Governments will be strongly influenced by the business conglomerates and will not do much to protect consumers. (Just think of the outrageous rates charged by cable and phone company
TV providers and wireless phone providers today—it will only get worse.)” Steve Goldstein

“Copyright is a dead duck in a digital world.” Dan Lynch

“By 2020, the Internet will have enabled the monitoring and manipulation of people by businesses and governments on a scale never before imaginable.
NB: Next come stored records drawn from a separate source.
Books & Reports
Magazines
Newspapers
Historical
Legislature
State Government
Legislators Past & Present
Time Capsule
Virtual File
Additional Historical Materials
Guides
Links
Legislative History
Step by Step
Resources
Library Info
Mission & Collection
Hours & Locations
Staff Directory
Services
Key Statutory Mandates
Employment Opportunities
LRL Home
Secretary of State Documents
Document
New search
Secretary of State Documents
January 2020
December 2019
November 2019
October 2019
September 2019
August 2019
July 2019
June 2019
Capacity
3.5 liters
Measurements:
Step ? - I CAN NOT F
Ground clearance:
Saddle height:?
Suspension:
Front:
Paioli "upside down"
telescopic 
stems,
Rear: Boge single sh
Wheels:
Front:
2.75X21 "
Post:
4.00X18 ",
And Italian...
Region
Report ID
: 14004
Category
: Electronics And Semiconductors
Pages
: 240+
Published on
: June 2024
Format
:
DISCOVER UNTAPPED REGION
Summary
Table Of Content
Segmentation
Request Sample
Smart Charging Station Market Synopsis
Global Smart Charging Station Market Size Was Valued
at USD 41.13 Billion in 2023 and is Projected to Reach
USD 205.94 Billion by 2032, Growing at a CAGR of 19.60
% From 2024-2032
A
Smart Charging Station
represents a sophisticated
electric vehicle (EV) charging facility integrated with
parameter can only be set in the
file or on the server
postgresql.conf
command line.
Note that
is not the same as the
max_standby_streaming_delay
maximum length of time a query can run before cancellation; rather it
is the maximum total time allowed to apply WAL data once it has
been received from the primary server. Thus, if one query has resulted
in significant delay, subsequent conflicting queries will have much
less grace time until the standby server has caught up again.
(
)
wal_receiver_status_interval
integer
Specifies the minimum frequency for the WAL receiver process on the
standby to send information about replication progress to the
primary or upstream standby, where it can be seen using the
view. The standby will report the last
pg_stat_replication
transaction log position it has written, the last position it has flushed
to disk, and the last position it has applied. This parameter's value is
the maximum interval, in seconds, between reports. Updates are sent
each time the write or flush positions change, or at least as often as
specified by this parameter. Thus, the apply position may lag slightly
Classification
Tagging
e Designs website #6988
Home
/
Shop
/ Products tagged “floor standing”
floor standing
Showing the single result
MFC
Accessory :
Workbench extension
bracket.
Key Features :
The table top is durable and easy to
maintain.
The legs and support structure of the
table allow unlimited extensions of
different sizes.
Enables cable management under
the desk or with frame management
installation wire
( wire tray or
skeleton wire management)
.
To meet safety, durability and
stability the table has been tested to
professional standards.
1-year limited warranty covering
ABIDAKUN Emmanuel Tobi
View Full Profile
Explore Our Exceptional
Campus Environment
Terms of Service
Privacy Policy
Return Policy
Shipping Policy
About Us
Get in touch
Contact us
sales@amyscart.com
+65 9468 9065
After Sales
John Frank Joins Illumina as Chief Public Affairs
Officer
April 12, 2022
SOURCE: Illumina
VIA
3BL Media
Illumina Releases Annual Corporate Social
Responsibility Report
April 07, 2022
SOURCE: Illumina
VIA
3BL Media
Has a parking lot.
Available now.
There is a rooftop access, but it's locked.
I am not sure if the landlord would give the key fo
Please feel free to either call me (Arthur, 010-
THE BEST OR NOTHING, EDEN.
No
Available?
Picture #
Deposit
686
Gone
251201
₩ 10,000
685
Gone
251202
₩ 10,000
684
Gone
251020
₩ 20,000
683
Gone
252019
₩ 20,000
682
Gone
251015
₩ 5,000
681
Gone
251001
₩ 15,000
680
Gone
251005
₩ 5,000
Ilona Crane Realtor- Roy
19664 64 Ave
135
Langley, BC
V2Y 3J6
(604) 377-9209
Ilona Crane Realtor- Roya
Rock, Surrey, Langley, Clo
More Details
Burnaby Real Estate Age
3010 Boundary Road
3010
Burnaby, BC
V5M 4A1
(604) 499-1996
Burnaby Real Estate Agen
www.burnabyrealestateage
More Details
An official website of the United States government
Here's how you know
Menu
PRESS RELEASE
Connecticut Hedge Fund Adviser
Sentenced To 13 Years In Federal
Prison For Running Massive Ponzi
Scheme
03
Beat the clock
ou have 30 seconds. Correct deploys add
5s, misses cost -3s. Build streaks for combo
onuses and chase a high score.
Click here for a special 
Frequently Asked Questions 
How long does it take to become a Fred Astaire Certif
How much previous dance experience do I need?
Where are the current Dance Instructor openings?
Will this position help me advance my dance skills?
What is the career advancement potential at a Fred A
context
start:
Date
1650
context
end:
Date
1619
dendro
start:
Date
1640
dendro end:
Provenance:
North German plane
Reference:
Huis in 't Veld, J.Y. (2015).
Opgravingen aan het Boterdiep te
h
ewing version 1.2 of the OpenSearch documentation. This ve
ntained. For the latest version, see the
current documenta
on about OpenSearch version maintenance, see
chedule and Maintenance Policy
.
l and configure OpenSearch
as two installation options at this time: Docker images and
Most people will have happily traded their privacy—consciously or unconsciously—for consumer benefits such as increased convenience and lower prices. As a result, the line between marketing and manipulation will have largely disappeared.” Nicholas Carr

“The Internet is not magical; it will be utterly over-managed by commercial concerns, hobbled with ‘security’ micromanagement, and turned into money-shaped traffic for business, the rest 90% paid-for content download and the rest of the bandwidth used for market feedback.” Tom Jennings

If that’s the Internet in 2020 – where will libraries be? Will any of our traditional library values remain intact?